Swaziland: l'opposition appelle à l'isolement international du roi Mswati

31 mai 2012 à 9h17 par La rédaction


MBABANE (AFP) - (AFP)

Une partie de l'opposition au roi du Swaziland appelle à isoler le monarque sur la scène internationale, l'accusant d'être un despote et de s'enrichir au détriment de son peuple, mais sans grand écho pour l'instant dans un pays où la royauté reste un pilier de l'identité nationale.

En mai, le roi Mswati III, chef absolu de ce petit pays d'Afrique australe d'un million d'habitants, aura ainsi pu tranquillement déjeuner au château de Windsor et poser sur la photo de famille du jubilé de diamant de la reine Elizabeth II.

Une invitation dénoncée par la diaspora swazie à Londres car elle légitime "le règne despotique" de Mswati III, selon le Pudemo, principal mouvement d'opposition (interdit).Les partis politiques sont interdits, a rappelé le groupe de défense des droits de l'Homme Swazi Diaspora Platform.

Le roi aura également pu se féliciter que le boycott culturel lancé par le réseau de solidarité avec le Swaziland (SSN) basé en Afrique du Sud ne perturbe pas davantage le grand rendez-vous musical local, le Bushfire Festival.

Organisé à quelques kilomètres du palais royal, le Bushfire a connu une forte affluence le week-end dernier.

La question du boycott et de la situation politique du Swaziland était cependant sur toutes les lèvres."C'est un débat dynamique.Tout le monde est pour une meilleure gouvernance et une transformation du Swaziland", soulignait Jiggs Thorne, l'organisateur.

"L'idée des organisateurs cette année a été d'essayer de faire une plate-forme pour dire aux gens qui boycottaient +venez parler+", observe Laurence Amigues, directrice de l'Alliance française et partenaire historique du festival.

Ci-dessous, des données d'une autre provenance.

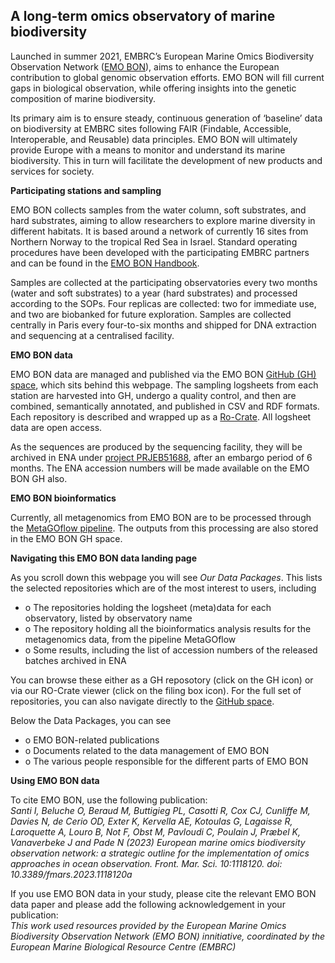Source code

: ## A long-term omics observatory of marine biodiversity

Launched in summer 2021, EMBRC’s European Marine Omics Biodiversity Observation Network ([EMO BON](https://www.embrc.eu/services/emo-bon)), aims to enhance the European contribution to global genomic observation efforts. EMO BON will fill current gaps in biological observation, while offering insights into the genetic composition of marine biodiversity.

Its primary aim is to ensure steady, continuous generation of ‘baseline’ data on biodiversity at EMBRC sites following FAIR (Findable, Accessible, Interoperable, and Reusable) data principles. EMO BON will ultimately provide Europe with a means to monitor and understand its marine biodiversity. This in turn will facilitate the development of new products and services for society.

**Participating stations and sampling**

EMO BON collects samples from the water column, soft substrates, and hard substrates, aiming to allow researchers to explore marine diversity in different habitats. It is based around a network of currently 16 sites from Northern Norway to the tropical Red Sea in Israel. Standard operating procedures have been developed with the participating EMBRC partners and can be found in the [EMO BON Handbook](https://www.embrc.eu/newsroom/publications/european-marine-omics-biodiversity-observation-network-emo-bon-handbook).  

Samples are collected at the participating observatories every two months (water and soft substrates) to a year (hard substrates) and processed according to the SOPs. Four replicas are collected: two for immediate use, and two are biobanked for future exploration. Samples are collected centrally in Paris every four-to-six months and shipped for DNA extraction and sequencing at a centralised facility. 

**EMO BON data**

EMO BON data are managed and published via the EMO BON [GitHub (GH) space](https://github.com/emo-bon), which sits behind this webpage. The sampling logsheets from each station are harvested into GH, undergo a quality control, and then are combined, semantically annotated, and published in CSV and RDF formats. Each repository is described and wrapped up as a [Ro-Crate](https://www.researchobject.org/ro-crate/). All logsheet data are open access. 

As the sequences are produced by the sequencing facility, they will be archived in ENA under [project PRJEB51688](https://www.ebi.ac.uk/ena/browser/view/PRJEB51688), after an embargo period of 6 months. The ENA accession numbers will be made available on the  EMO BON GH also. 

**EMO BON bioinformatics** 

Currently, all metagenomics from EMO BON are to be processed through the [MetaGOflow pipeline](https://academic.oup.com/gigascience/article/doi/10.1093/gigascience/giad078/7321054). The outputs from this processing are also stored in the EMO BON GH space. 

**Navigating this EMO BON data landing page**

As you scroll down this webpage you will see _Our Data Packages_. This lists the selected repositories which are of the most interest to users, including
- o The repositories holding the logsheet (meta)data for each observatory, listed by observatory name
- o The repository holding all the bioinformatics analysis results for the metagenomics data, from the pipeline MetaGOflow
- o Some results, including the list of accession numbers of the released batches archived in ENA <br>

<!--
- o Governance metadata, use to control the data management workflows and actions in this GH space.<br>
- o Sequencing data, containing all the ENA-related metadata.<br>
-->
  
You can browse these either as a GH reposotory (click on the GH icon) or via our RO-Crate viewer (click on the filing box icon). For the full set of repositories, you can also navigate directly to the [GitHub space](https://github.com/emo-bon).

Below the Data Packages, you can see 
- o EMO BON-related publications
- o Documents related to the data management of EMO BON 
- o The various people responsible for the different parts of EMO BON
<!--
- o Results ...
-->

**Using EMO BON data**

To cite EMO BON, use the following publication: <br>
*Santi I, Beluche O, Beraud M, Buttigieg PL, Casotti R, Cox CJ, Cunliffe M, Davies N, de Cerio OD, Exter K, Kervella AE, Kotoulas G, Lagaisse R, Laroquette A, Louro B, Not F, Obst M, Pavloudi C, Poulain J, Præbel K, Vanaverbeke J and Pade N (2023) European marine omics biodiversity observation network: a strategic outline for the implementation of omics approaches in ocean observation. Front. Mar. Sci. 10:1118120. doi: 10.3389/fmars.2023.1118120a*<br>

If you use EMO BON data in your study, please cite the relevant EMO BON data paper and please add the following acknowledgement in your publication:<br>
*This work used resources provided by the European Marine Omics Biodiversity Observation Network (EMO BON) innitiative, coordinated by the European Marine Biological Resource Centre (EMBRC)*

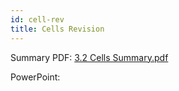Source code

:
 ```yaml
---
id: cell-rev
title: Cells Revision
---
```


Summary PDF: [3.2 Cells Summary.pdf](https://github.com/sgdwn/al-bio/files/6136580/3.2.Cells.Summary.pdf)

PowerPoint: 
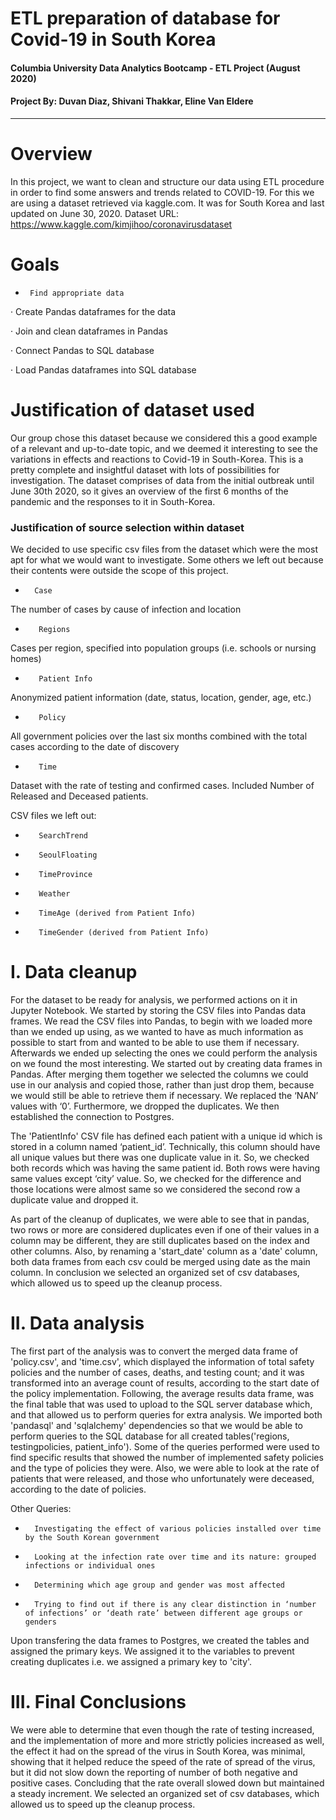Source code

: # ETL preparation of database for Covid-19 in South Korea
#### Columbia University Data Analytics Bootcamp - ETL Project (August 2020) 
#### Project By: Duvan Diaz, Shivani Thakkar, Eline Van Eldere
-------------------------------------------------------------------------------


# Overview
In this project, we want to clean and structure our data using ETL procedure in order to find some answers and trends related to COVID-19.
For this we are using a dataset retrieved via kaggle.com. It was for South Korea and last updated on June 30, 2020.
Dataset URL: https://www.kaggle.com/kimjihoo/coronavirusdataset


# Goals
-      Find appropriate data

·       Create Pandas dataframes for the data

·       Join and clean dataframes in Pandas

·       Connect Pandas to SQL database

·       Load Pandas dataframes into SQL database


# Justification of dataset used
Our group chose this dataset because we considered this a good example of a relevant and up-to-date topic, and we deemed it interesting to see the variations in effects and reactions to Covid-19 in South-Korea. This is a pretty complete and insightful dataset with lots of possibilities for investigation.
The dataset comprises of data from the initial outbreak until June 30th 2020, so it gives an overview of the first 6 months of the pandemic and the responses to it in South-Korea.

### Justification of source selection within dataset
We decided to use specific csv files from the dataset which were the most apt for what we would want to investigate. Some others we left out because their contents were outside the scope of this project.
*       Case
The number of cases by cause of infection and location
*        Regions
Cases per region, specified into population groups (i.e. schools or nursing homes)
*        Patient Info
Anonymized patient information (date, status, location, gender, age, etc.)
*        Policy
All government policies over the last six months combined with the total cases according to the date of discovery
*        Time
Dataset with the rate of testing and confirmed cases. Included Number of Released and Deceased patients. 

CSV files we left out:
*        SearchTrend
*        SeoulFloating
*        TimeProvince
*        Weather
*        TimeAge (derived from Patient Info)
*        TimeGender (derived from Patient Info)


#    I.         Data cleanup
For the dataset to be ready for analysis, we performed actions on it in Jupyter Notebook. We started by storing the CSV files into Pandas data frames.
We read the CSV files into Pandas, to begin with we loaded more than we ended up using, as we wanted to have as much information as possible to start from and wanted to be able to use them if necessary. Afterwards we ended up selecting the ones we could perform the analysis on we found the most interesting.
We started out by creating data frames in Pandas. After merging them together we selected the columns we could use in our analysis and copied those, rather than just drop them, because we would still be able to retrieve them if necessary. We replaced the ‘NAN’ values with ‘0’. Furthermore, we dropped the duplicates. We then established the connection to Postgres.

The 'PatientInfo' CSV file has defined each patient with a unique id which is stored in a column named ‘patient_id’. Technically, this column should have all unique values but there was one duplicate value in it. So, we checked both records which was having the same patient id. Both rows were having same values except ‘city’ value. So, we checked for the difference and those locations were almost same so we considered  the second row a duplicate value and dropped it.

As part of the cleanup of duplicates, we were able to see that in pandas, two rows or more are considered duplicates even if one of their values in a column may be different, they are still duplicates based on the index and other columns.
Also, by renaming a 'start_date' column as a 'date' column, both data frames from each csv could be merged using date as the main column.
In conclusion we selected an organized set of csv databases, which allowed us to speed up the cleanup process.

#  II.         Data analysis

  The first part of the analysis was to convert the merged data frame of 'policy.csv', and 'time.csv', which displayed the information of total safety policies and the number of cases, deaths, and testing count; and it was transformed into an average count of results, according to the start date of the policy implementation. Following, the average results data frame, was the final table that was used to upload to the SQL server database which, and that allowed us to perform queries for extra analysis. We imported both 'pandasql' and 'sqlalchemy' dependencies so that we would be able to perform queries to the SQL database for all created tables('regions, testingpolicies, patient_info'). Some of the queries performed were used to find specific results that showed the number of implemented safety policies and the type of policies they were. Also, we were able to look at the rate of patients that were released, and those who unfortunately were deceased, according to the date of policies.
  
Other Queries:
-       Investigating the effect of various policies installed over time by the South Korean government
-       Looking at the infection rate over time and its nature: grouped infections or individual ones
-       Determining which age group and gender was most affected
-       Trying to find out if there is any clear distinction in ‘number of infections’ or ‘death rate’ between different age groups or genders

Upon transfering the data frames to Postgres, we created the tables and assigned the primary keys. We assigned it to the variables to prevent creating duplicates i.e. we assigned a primary key to 'city'.
  
        
# III.         Final Conclusions

We were able to determine that even though the rate of testing increased, and the implementation of more and more strictly policies increased as well, the effect it had on the spread of the virus in South Korea, was minimal, showing that it helped reduce the speed of the rate of spread of the virus, but it did not slow down the reporting of number of both negative and positive cases. Concluding that the rate overall slowed down but maintained a steady increment. We selected an organized set of csv databases, which allowed us to speed up the cleanup process.
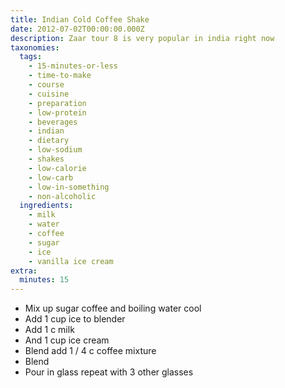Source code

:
 ```yaml
---
title: Indian Cold Coffee Shake
date: 2012-07-02T00:00:00.000Z
description: Zaar tour 8 is very popular in india right now
taxonomies:
  tags:
    - 15-minutes-or-less
    - time-to-make
    - course
    - cuisine
    - preparation
    - low-protein
    - beverages
    - indian
    - dietary
    - low-sodium
    - shakes
    - low-calorie
    - low-carb
    - low-in-something
    - non-alcoholic
  ingredients:
    - milk
    - water
    - coffee
    - sugar
    - ice
    - vanilla ice cream
extra:
  minutes: 15
---
```

 - Mix up sugar coffee and boiling water cool
 - Add 1 cup ice to blender
 - Add 1 c milk
 - And 1 cup ice cream
 - Blend add 1 / 4 c coffee mixture
 - Blend
 - Pour in glass repeat with 3 other glasses
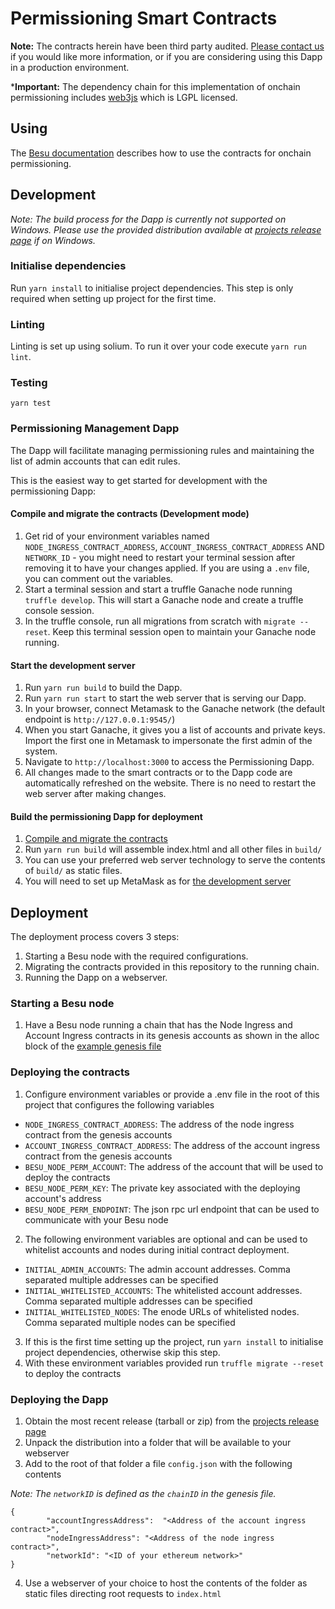 # Permissioning Smart Contracts

**Note:** The contracts herein have been third party audited. [Please
contact us](https://pegasys.tech/contact/) if you would like more information, or if you are considering using this Dapp in a production environment.

***Important:** The dependency chain for this implementation of onchain permissioning includes [web3js](https://github.com/ethereum/web3.js/) which is 
LGPL licensed.  

## Using

The [Besu documentation](https://besu.hyperledger.org/en/stable/Tutorials/Permissioning/Getting-Started-Onchain-Permissioning/)
describes how to use the contracts for onchain permissioning.

## Development
_Note: The build process for the Dapp is currently not supported on Windows. Please use the provided distribution available at [projects release page](https://github.com/PegaSysEng/permissioning-smart-contracts/releases/latest) if on Windows._

### Initialise dependencies ###
Run `yarn install` to initialise project dependencies. This step is only required when setting up project
for the first time.

### Linting
Linting is set up using solium. To run it over your code execute `yarn run lint`.

### Testing
`yarn test`

### Permissioning Management Dapp

The Dapp will facilitate managing permissioning rules and maintaining the list of admin accounts that can edit rules.

This is the easiest way to get started for development with the permissioning Dapp:

#### Compile and migrate the contracts (Development mode) ####
1. Get rid of your environment variables named `NODE_INGRESS_CONTRACT_ADDRESS`, `ACCOUNT_INGRESS_CONTRACT_ADDRESS` AND
`NETWORK_ID` - you might need to restart your terminal session after removing it to have your changes applied. If you are using a `.env` file, you can comment out the variables.
1. Start a terminal session and start a truffle Ganache node running `truffle develop`. This will start a Ganache node and create a truffle console session.
1. In the truffle console, run all migrations from scratch with `migrate --reset`. Keep this terminal session open to maintain your Ganache node running.

#### Start the development server ####
1. Run `yarn run build` to build the Dapp.
1. Run `yarn run start` to start the web server that is serving our Dapp.
1. In your browser, connect Metamask to the Ganache network (the default endpoint is `http://127.0.0.1:9545/`)
1. When you start Ganache, it gives you a list of accounts and private keys. Import the first one in Metamask to impersonate the first admin of the system.
1. Navigate to `http://localhost:3000` to access the Permissioning Dapp.
1. All changes made to the smart contracts or to the Dapp code are automatically refreshed on the website. There is no need to restart the web server after making changes.

#### Build the permissioning Dapp for deployment ####

1. [Compile and migrate the contracts](#compile-and-migrate-the-contracts)
1. Run `yarn run build` will assemble index.html and all other files in `build/`
1. You can use your preferred web server technology to serve the contents of `build/` as static files.
1. You will need to set up MetaMask as for [the development server](#start-the-development-server)

## Deployment
The deployment process covers 3 steps:
1. Starting a Besu node with the required configurations.
2. Migrating the contracts provided in this repository to the running chain.
3. Running the Dapp on a webserver.

### Starting a Besu node
1. Have a Besu node running a chain that has the Node Ingress and Account Ingress contracts in its genesis accounts as shown in the alloc block of the [example genesis file](https://github.com/PegaSysEng/permissioning-smart-contracts/blob/master/genesis.json)

### Deploying the contracts
1. Configure environment variables or provide a .env file in the root of this project that configures the following variables
  - `NODE_INGRESS_CONTRACT_ADDRESS`: The address of the node ingress contract from the genesis accounts
  - `ACCOUNT_INGRESS_CONTRACT_ADDRESS`: The address of the account ingress contract from the genesis accounts
  - `BESU_NODE_PERM_ACCOUNT`: The address of the account that will be used to deploy the contracts
  - `BESU_NODE_PERM_KEY`: The private key associated with the deploying account's address
  - `BESU_NODE_PERM_ENDPOINT`: The json rpc url endpoint that can be used to communicate with your Besu node

2. The following environment variables are optional and can be used to whitelist accounts and nodes during initial contract deployment.
  - `INITIAL_ADMIN_ACCOUNTS`: The admin account addresses. Comma separated multiple addresses can be specified
  - `INITIAL_WHITELISTED_ACCOUNTS`: The whitelisted account addresses. Comma separated multiple addresses can be specified
  - `INITIAL_WHITELISTED_NODES`: The enode URLs of whitelisted nodes. Comma separated multiple nodes can be specified
3. If this is the first time setting up the project, run `yarn install` to initialise project dependencies, otherwise skip this step.
4. With these environment variables provided run `truffle migrate --reset` to deploy the contracts

### Deploying the Dapp
1. Obtain the most recent release (tarball or zip) from the [projects release page](https://github.com/PegaSysEng/permissioning-smart-contracts/releases/latest)
2. Unpack the distribution into a folder that will be available to your webserver
3. Add to the root of that folder a file `config.json` with the following contents

_Note: The `networkID` is defined as the `chainID` in the genesis file._
```
{
        "accountIngressAddress":  "<Address of the account ingress contract>",
        "nodeIngressAddress": "<Address of the node ingress contract>",
        "networkId": "<ID of your ethereum network>"
}
```
4. Use a webserver of your choice to host the contents of the folder as static files directing root requests to `index.html`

Même attitude du côté des Etats-Unis, un des quatre pays ayant une ambassade à Mbabane et jamais en reste pour rappeler le roi à ses obligations démocratiques.

L'ambassade a joué les facilitateurs pour la venue d'artistes américains, jugeant que "les Swazis ont besoin de toutes les occasions pour se réunir et s'exprimer librement".

Mais des têtes d'affiche sud-africaines, comme la chanteuse noire Lira ou sa compatriote guitariste Zahara, la nouvelle idole des jeunes, ont boycotté l'évènement.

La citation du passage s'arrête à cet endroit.